Una fiaba serve ormai più agli adulti che ai bambini, per dimenticare per qualche ora le miserie che ci assillano.
A questo e’ servito il torneo di tennis di Wimbledon dove è andata in scena la abdicazione del vecchio re e l’ascesa al trono del principe aspirante.
Non poteva esserci cornice più adatta per far apparire una deposizione simile ad un tea party.
Il Circolo è più inglese e tradizionalista di Buckingham palace.
Il rito obbligatorio sono le fragole con la panna, oltre a sorseggiare champagne sugli spalti.
Altroché la guerra in Ucraina! Tanto è vero che due teste di serie erano russi.
Il tennis in tutto il mondo si gioca o sulla terra rossa o su cemento e materiali sintetici ma l’esame di maturità per un aspirante campione può avvenire solo li’, sull’erba, una volta all’anno.
Verde e bianco sono i soli colori ammessi. Qui scopri come siano eleganti i giocatori in total white (normalmente vestono come in discoteca perché così vuole lo sponsor).
Qui si è firmata la resa incondizionata del grande Djokovic che era per niente consenziente.
L’hanno definito un “golpe” ma rispetto al golpe aveva due contraddizioni: era annunciatissimo e si è svolto tra l’esultanza del popolo.
Cede le armi l’ultimo dei tre moschettieri che hanno monopolizzato la disciplina per vent’anni.
C’è’ stata una sfortunata generazione di tennisti che ha potuto, nei tornei, ambire al massimo alle semifinali perché la finale era per definizione riservata a due dei tre.
Hanno atteso questo momento con infinita pazienza e si vedono improvvisamente arrivare tre/quattro ventenni superdotati (che dureranno una decina d’anni).
Lo storico evento ha meritato la presenza di re Felipe di Spagna (a cui Alcaraz da del tu e tratta come un portafortuna) mentre nel “royal box“ (ci sarà sicuramente la royal toilet) era presente William e famiglia. Il bambino con una curiosa espressione da adulto e Kate esageratamente magra ed elegante.

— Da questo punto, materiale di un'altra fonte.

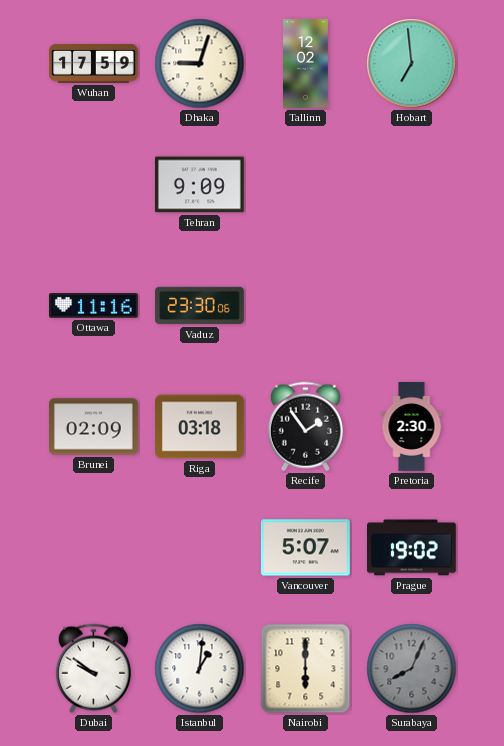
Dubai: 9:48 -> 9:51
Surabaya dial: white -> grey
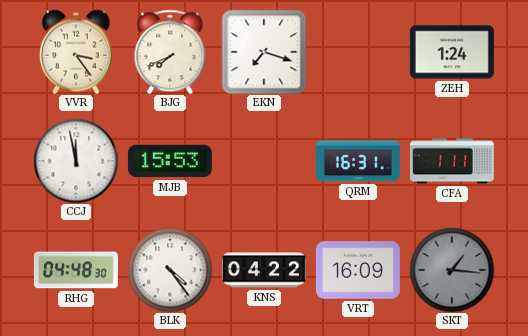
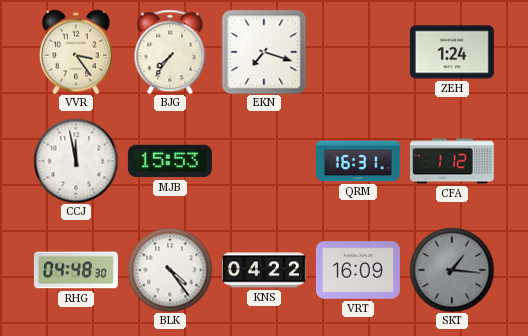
BJG: 7:41 -> 7:36
CFA: 1:11 -> 1:12
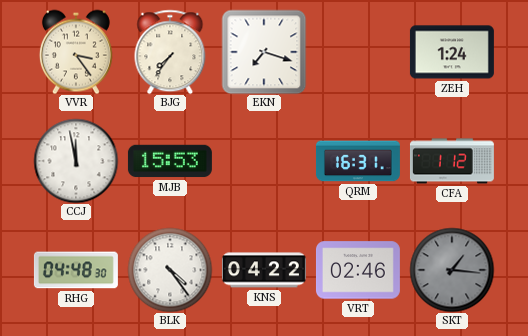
VRT: 16:09 -> 02:46
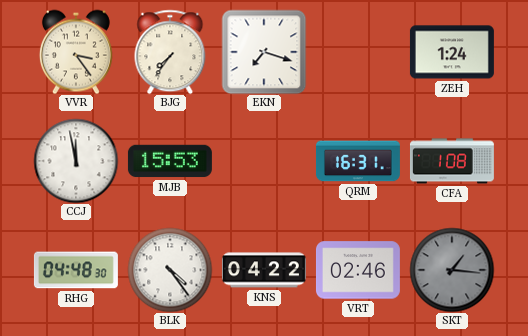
CFA: 1:12 -> 1:08
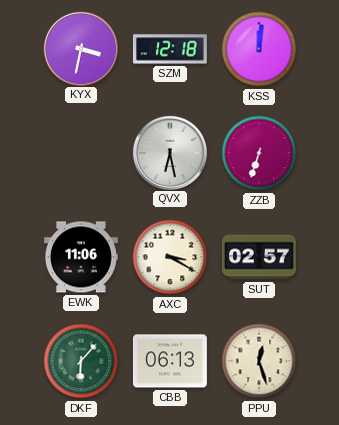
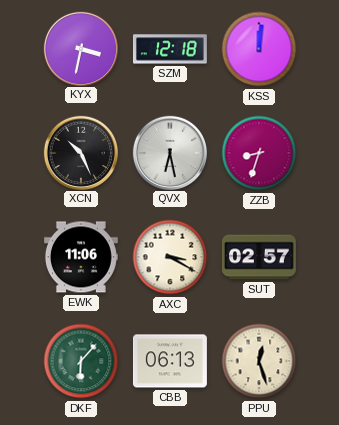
XCN: none -> 10:26
ZZB: 6:33 -> 8:33
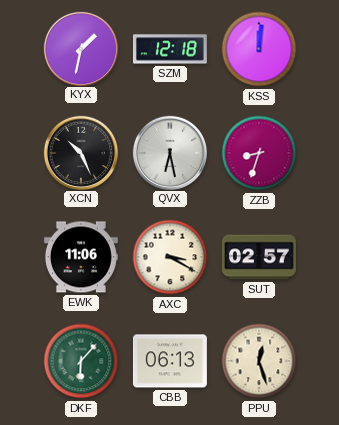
KYX: 3:32 -> 1:32
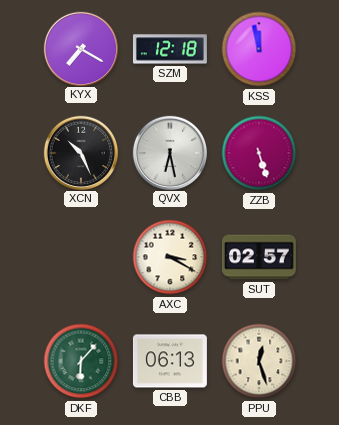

La quale al momento della premiazione, entrando sul campo, si è diretta verso il quarto dei raccattapalle (che è appositamente di colore) rivolgendogli una domanda. Cosa gli avrà chiesto?: “come sta la nonna”? (Il cerimoniale si informa prima).
Ed io che pensavo fosse stato Veltroni a inventare il politicamente corretto.
In molti casi, i campioni sono figli di atleti non straordinari (tanti padri e qualche madre) che per risarcimento, vendetta ed orgoglio avviano i pargoli al tennis.
Carlos, ad esempio, ha preso in mano la racchetta a tre anni. Bisogna provare grande solidarietà per questi figli d’arte, giacché i padri pretendono di allenarli e di costruire la loro carriera. Si rischia che invece di un divertimento giovanile si trovino a praticare un prematuro lavoro a tempio pieno, non retribuito.
Mentre Djokovic è tutto disciplina, calcolo, intelligenza, nulla lasciato al caso, lo spagnolo è un talento naturale, autentico e spontaneo (ovviamente smontato e riadattato pezzo per pezzo).
Il serbo giocando soffre (soprattutto per il tifo contrario), si censura, si colpevolizza, invece lo spagnolo si diverte, inventa, sperimenta.
Se dovessero affittare i campi in cui giocano, spenderebbero pochissimo; a loro servono non più dei dieci centimetri a cavallo delle righe.
La sostanza del tennis moderno è ormai la ricerca della perfezione.
Il “servizio” viaggia alla velocità di un bolide di formula uno. Lo “scambio” prevede una battaglia euclidea all’ultimo angolo. (Credo ci sia solo uno sport che rende più nevrastenici del tennis: è il golf).
Non a caso in tutti gli staff dei campionissimi è ormai presente, insieme al coach e alpreparatore tecnico, lo psicologo.